◆ **TEXT UNDER STUDY**:

········

To me, he just looked and acted the way a prizefighter should. The chiseled body and his shaven skull proved that sometimes you can absolutely judge a book by its cover. If the sport of boxing had a logo, Hagler would’ve been its Jerry West. Look up the word “boxer” in Webster’s Dictionary and there should be a picture of this guy.
You say the name “Hagler” now and what immediately comes to mind is his fierce determination and warrior spirit, honed in training camps held in the winter months of closed-down resorts he’d coin “jail.” He’s now universally thought of to boxing fans as a legend and paragon of a bygone era when those inside the squared circle just seemed a bit better.
But for so long, Hagler was just another hard-luck story, stuck with two construction guys in his corner who simply couldn’t move him to where he needed to be. For much of his career, he was an afterthought and systematically ignored, a fighter too dangerous for his own good. Joe Frazier once famously told Hagler that he had three strikes against him: he was southpaw; he was good and he was black (and probably not in that order). This is why he was forced early on in his career to go to Broad Street in Philadelphia through the gauntlet of talented, hardnosed middleweights like Willie Monroe, Bobby “Boogaloo” Watts, Eugene Hart and Bennie Briscoe.
Hagler didn’t come out of the Spectrum unscathed (losing to Monroe and Watts and then avenging those losses later on) but he was forged into a legitimate middleweight contender. Back then, you weren’t microwaved to title shots; you were slow-cooked and developed over the long haul. Still, a title shot was not imminent. It was at this point, when promoter Bob Arum came into his life and career.
But originally, this happy union was a shotgun marriage arranged by politicians who demanded their local constituent was properly represented in the Wild, Wild West that is the boxing industry.
“It was [then-Speaker of the House] ‘Tip’ O’Neill I got a letter from and Senator [Ted] Kennedy, threatening a congressional investigation,” recalled Arum, last Friday afternoon. The mandate was clear; get this man a long overdue shot at the middleweight crown. (the guess here is that Hagler was a Democrat).
Arum says of this process, “So I had done a lot of pay-per-views with the promoter up there that I knew had promoted Hagler, Rick Valenti. So I called Rick up and he set up a meeting with himself and the Petronellis [Pat and Goody, who co-managed and trained Hagler] and they came up to see me and I said, ‘Look, I’ve been doing these middleweight fights, particularly the European-type of thing. We had an Argentine middleweight champion named Hugo Corro and he was fighting Vito Antuofermo for the title in Monte Carlo.’ I said, ‘Look, I’ll tell you what I’ll do; I’ll give you an eight-round fight on the card against a pretty good Argentine boy named [Norberto Rufino] Cabrera and you win that fight, you fight the winner of Antuofermo-Corro.”

········

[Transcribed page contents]
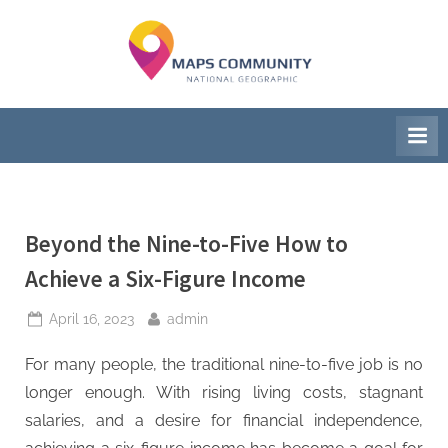
Skip
to
M
National
content
Geographic
a
Society
p
s
C
Beyond the Nine-to-Five How to
o
Achieve a Six-Figure Income
m
m
Posted
By
April 16, 2023
admin
on
u
For many people, the traditional nine-to-five job is no
n
longer enough. With rising living costs, stagnant
salaries, and a desire for financial independence,
i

········

◆ **WHAT YOU WILL DO**:
a – In the Hagler article, what name did Hagler give the winter training camps held at closed-down resorts?
b – Resume the Hagler article after its last sentence.
The records stand apart from the Hagler article and are not connected to it.

◆ **WRITTEN RESPONSES**:
a – He called them "jail."

b –
So with that scheduled, Hagler would break out his passport for the first time as a fighter and face Cabrera on June 30th, 1979 in Monaco.
“And Hagler was brilliant in the eight-round fight,” recalled Arum. “Cabrera was a helluva fighter; he beat the hell out of him and then Antuofermo beat Corro in a split decision and we put that fight on as the second fight in primetime underneath Leonard-[Wilfred] Benitez.” So after 50 fights, Hagler finally got his shot at the belt.
Exactly five months later in front of a national audience on ABC at the Pavilion at Caesars Palace, Hagler was held to a highly-disputed draw versus the defending champion, Antuofermo. The overwhelming majority of the press and public believed Hagler had done more than enough to win the title but the journey with Top Rank was just beginning. Despite what Frazier had lamented to Hagler years before, Arum says he wasn’t particularly difficult to promote once the ball got rolling.
This wasn’t Guillermo Rigondeaux.
“Marvin was a different kind of fighter. The problem with Marvin was that people didn’t want to fight him. In other words, what was he bringing to the table? He couldn’t sell tickets particularly well at that point. He was a tough out, a terrific fighter,” explained Arum. “So why would people volunteer to fight him? Now once he got a little notoriety, then he brought the money to the table and it was easy to get opponents. So he was not tough to promote.”
Soon enough, he won that elusive middleweight championship and just as quickly, the general public’s perception of Hagler began to change.
“He became, like, legendary in New England and the crowning moment was when he had the draw with Antuofermo and then the WBC had Antuofermo fight Alan Minter and then Minter beat Antuofermo,” Arum remembered. This turn of events saw Hagler face Minter on September 27, 1980 in not-so-Jolly Ol’ England after taking three stay-busy bouts in six months (twice at the Cumberland County Civic Center in Portland, Maine. There was no waiting around a half-a-year for television dates for Hagler). “They stopped the fight [in the third round] because Minter was a bloody mess and that’s when all the f**king racists threw down the beer bottles at Howard Cosell and everything.
“So Marvin became huge coming off that. We did fights for Marvin in Las Vegas and there would never be less than 5,000 people coming from New England. Now that’s a lot of people, the big players and everything.”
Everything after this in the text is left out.